Your task -> Recast the text of every entry below as a JSON list of strings, with one string for each line and blank lines left out.
━━━━━━━━━━━━━━━━━━━━━━━━━━━━━━
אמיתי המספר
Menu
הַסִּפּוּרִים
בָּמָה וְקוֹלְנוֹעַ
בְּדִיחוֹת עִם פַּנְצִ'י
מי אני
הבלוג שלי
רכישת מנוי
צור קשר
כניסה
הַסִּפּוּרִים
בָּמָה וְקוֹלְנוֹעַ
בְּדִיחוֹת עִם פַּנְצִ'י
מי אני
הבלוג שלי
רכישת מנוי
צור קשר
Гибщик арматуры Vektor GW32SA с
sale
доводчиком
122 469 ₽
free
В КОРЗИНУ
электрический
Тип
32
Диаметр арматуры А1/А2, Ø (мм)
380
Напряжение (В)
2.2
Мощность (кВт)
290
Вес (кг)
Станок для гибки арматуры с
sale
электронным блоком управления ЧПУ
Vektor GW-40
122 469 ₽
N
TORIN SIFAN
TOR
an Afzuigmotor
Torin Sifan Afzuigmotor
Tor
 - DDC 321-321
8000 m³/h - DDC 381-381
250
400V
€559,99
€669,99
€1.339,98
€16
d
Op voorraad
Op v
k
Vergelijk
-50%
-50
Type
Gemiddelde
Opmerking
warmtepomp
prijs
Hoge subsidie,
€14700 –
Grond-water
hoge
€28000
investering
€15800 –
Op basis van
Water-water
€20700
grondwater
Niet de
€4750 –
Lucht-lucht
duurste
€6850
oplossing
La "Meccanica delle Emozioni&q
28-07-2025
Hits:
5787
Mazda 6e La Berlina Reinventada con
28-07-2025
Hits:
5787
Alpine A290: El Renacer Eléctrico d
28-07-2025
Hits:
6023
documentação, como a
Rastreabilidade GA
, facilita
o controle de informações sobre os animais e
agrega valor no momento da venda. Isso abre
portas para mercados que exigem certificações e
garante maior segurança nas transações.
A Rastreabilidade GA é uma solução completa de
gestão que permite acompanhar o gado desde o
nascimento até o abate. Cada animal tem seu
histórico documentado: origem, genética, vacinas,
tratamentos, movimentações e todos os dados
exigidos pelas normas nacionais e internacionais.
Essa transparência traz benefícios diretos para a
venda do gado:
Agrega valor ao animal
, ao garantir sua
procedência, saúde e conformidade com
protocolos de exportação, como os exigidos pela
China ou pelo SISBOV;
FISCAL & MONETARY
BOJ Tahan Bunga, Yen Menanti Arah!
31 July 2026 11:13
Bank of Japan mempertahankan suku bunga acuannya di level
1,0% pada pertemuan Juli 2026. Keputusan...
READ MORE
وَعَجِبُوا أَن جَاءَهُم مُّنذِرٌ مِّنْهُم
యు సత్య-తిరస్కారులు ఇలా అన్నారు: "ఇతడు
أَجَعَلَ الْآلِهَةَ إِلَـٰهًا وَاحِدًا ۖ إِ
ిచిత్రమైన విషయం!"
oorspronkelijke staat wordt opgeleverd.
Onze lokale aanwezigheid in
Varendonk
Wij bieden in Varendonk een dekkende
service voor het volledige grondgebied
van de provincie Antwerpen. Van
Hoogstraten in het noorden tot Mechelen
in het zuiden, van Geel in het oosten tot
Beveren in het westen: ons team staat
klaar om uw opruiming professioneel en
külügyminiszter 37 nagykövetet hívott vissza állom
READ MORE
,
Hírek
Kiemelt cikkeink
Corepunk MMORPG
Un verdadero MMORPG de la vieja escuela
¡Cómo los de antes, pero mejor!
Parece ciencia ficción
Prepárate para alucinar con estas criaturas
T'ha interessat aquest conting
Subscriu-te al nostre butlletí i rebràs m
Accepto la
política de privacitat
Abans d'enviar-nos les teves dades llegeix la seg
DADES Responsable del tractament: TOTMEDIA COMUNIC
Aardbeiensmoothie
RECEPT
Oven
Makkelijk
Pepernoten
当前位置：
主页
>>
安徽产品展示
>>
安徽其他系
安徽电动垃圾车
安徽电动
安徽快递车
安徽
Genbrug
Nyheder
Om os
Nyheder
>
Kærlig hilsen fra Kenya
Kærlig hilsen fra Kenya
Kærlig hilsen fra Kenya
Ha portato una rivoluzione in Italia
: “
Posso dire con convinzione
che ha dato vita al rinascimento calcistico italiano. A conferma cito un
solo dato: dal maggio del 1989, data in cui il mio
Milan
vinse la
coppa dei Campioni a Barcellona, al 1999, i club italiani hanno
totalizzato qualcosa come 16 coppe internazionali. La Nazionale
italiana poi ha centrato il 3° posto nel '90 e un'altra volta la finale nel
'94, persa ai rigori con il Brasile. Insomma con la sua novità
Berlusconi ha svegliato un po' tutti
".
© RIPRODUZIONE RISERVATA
━━━━━━━━━━━━━━━━━━━━━━━━━━━━━━
Exercise result ->
[
  "אמיתי המספר",
  "Menu",
  "הַסִּפּוּרִים",
  "בָּמָה וְקוֹלְנוֹעַ",
  "בְּדִיחוֹת עִם פַּנְצִ'י",
  "מי אני",
  "הבלוג שלי",
  "רכישת מנוי",
  "צור קשר",
  "כניסה",
  "הַסִּפּוּרִים",
  "בָּמָה וְקוֹלְנוֹעַ",
  "בְּדִיחוֹת עִם פַּנְצִ'י",
  "מי אני",
  "הבלוג שלי",
  "רכישת מנוי",
  "צור קשר",
  "Гибщик арматуры Vektor GW32SA с",
  "sale",
  "доводчиком",
  "122 469 ₽",
  "free",
  "В КОРЗИНУ",
  "электрический",
  "Тип",
  "32",
  "Диаметр арматуры А1/А2, Ø (мм)",
  "380",
  "Напряжение (В)",
  "2.2",
  "Мощность (кВт)",
  "290",
  "Вес (кг)",
  "Станок для гибки арматуры с",
  "sale",
  "электронным блоком управления ЧПУ",
  "Vektor GW-40",
  "122 469 ₽",
  "N",
  "TORIN SIFAN",
  "TOR",
  "an Afzuigmotor",
  "Torin Sifan Afzuigmotor",
  "Tor",
  " - DDC 321-321",
  "8000 m³/h - DDC 381-381",
  "250",
  "400V",
  "€559,99",
  "€669,99",
  "€1.339,98",
  "€16",
  "d",
  "Op voorraad",
  "Op v",
  "k",
  "Vergelijk",
  "-50%",
  "-50",
  "Type",
  "Gemiddelde",
  "Opmerking",
  "warmtepomp",
  "prijs",
  "Hoge subsidie,",
  "€14700 –",
  "Grond-water",
  "hoge",
  "€28000",
  "investering",
  "€15800 –",
  "Op basis van",
  "Water-water",
  "€20700",
  "grondwater",
  "Niet de",
  "€4750 –",
  "Lucht-lucht",
  "duurste",
  "€6850",
  "oplossing",
  "La \"Meccanica delle Emozioni&q",
  "28-07-2025",
  "Hits:",
  "5787",
  "Mazda 6e La Berlina Reinventada con",
  "28-07-2025",
  "Hits:",
  "5787",
  "Alpine A290: El Renacer Eléctrico d",
  "28-07-2025",
  "Hits:",
  "6023",
  "documentação, como a",
  "Rastreabilidade GA",
  ", facilita",
  "o controle de informações sobre os animais e",
  "agrega valor no momento da venda. Isso abre",
  "portas para mercados que exigem certificações e",
  "garante maior segurança nas transações.",
  "A Rastreabilidade GA é uma solução completa de",
  "gestão que permite acompanhar o gado desde o",
  "nascimento até o abate. Cada animal tem seu",
  "histórico documentado: origem, genética, vacinas,",
  "tratamentos, movimentações e todos os dados",
  "exigidos pelas normas nacionais e internacionais.",
  "Essa transparência traz benefícios diretos para a",
  "venda do gado:",
  "Agrega valor ao animal",
  ", ao garantir sua",
  "procedência, saúde e conformidade com",
  "protocolos de exportação, como os exigidos pela",
  "China ou pelo SISBOV;",
  "FISCAL & MONETARY",
  "BOJ Tahan Bunga, Yen Menanti Arah!",
  "31 July 2026 11:13",
  "Bank of Japan mempertahankan suku bunga acuannya di level",
  "1,0% pada pertemuan Juli 2026. Keputusan...",
  "READ MORE",
  "وَعَجِبُوا أَن جَاءَهُم مُّنذِرٌ مِّنْهُم",
  "యు సత్య-తిరస్కారులు ఇలా అన్నారు: \"ఇతడు",
  "أَجَعَلَ الْآلِهَةَ إِلَـٰهًا وَاحِدًا ۖ إِ",
  "ిచిత్రమైన విషయం!\"",
  "oorspronkelijke staat wordt opgeleverd.",
  "Onze lokale aanwezigheid in",
  "Varendonk",
  "Wij bieden in Varendonk een dekkende",
  "service voor het volledige grondgebied",
  "van de provincie Antwerpen. Van",
  "Hoogstraten in het noorden tot Mechelen",
  "in het zuiden, van Geel in het oosten tot",
  "Beveren in het westen: ons team staat",
  "klaar om uw opruiming professioneel en",
  "külügyminiszter 37 nagykövetet hívott vissza állom",
  "READ MORE",
  ",",
  "Hírek",
  "Kiemelt cikkeink",
  "Corepunk MMORPG",
  "Un verdadero MMORPG de la vieja escuela",
  "¡Cómo los de antes, pero mejor!",
  "Parece ciencia ficción",
  "Prepárate para alucinar con estas criaturas",
  "T'ha interessat aquest conting",
  "Subscriu-te al nostre butlletí i rebràs m",
  "Accepto la",
  "política de privacitat",
  "Abans d'enviar-nos les teves dades llegeix la seg",
  "DADES Responsable del tractament: TOTMEDIA COMUNIC",
  "Aardbeiensmoothie",
  "RECEPT",
  "Oven",
  "Makkelijk",
  "Pepernoten",
  "当前位置：",
  "主页",
  ">>",
  "安徽产品展示",
  ">>",
  "安徽其他系",
  "安徽电动垃圾车",
  "安徽电动",
  "安徽快递车",
  "安徽",
  "Genbrug",
  "Nyheder",
  "Om os",
  "Nyheder",
  ">",
  "Kærlig hilsen fra Kenya",
  "Kærlig hilsen fra Kenya",
  "Kærlig hilsen fra Kenya",
  "Ha portato una rivoluzione in Italia",
  ": “",
  "Posso dire con convinzione",
  "che ha dato vita al rinascimento calcistico italiano. A conferma cito un",
  "solo dato: dal maggio del 1989, data in cui il mio",
  "Milan",
  "vinse la",
  "coppa dei Campioni a Barcellona, al 1999, i club italiani hanno",
  "totalizzato qualcosa come 16 coppe internazionali. La Nazionale",
  "italiana poi ha centrato il 3° posto nel '90 e un'altra volta la finale nel",
  "'94, persa ai rigori con il Brasile. Insomma con la sua novità",
  "Berlusconi ha svegliato un po' tutti",
  "\".",
  "© RIPRODUZIONE RISERVATA"
]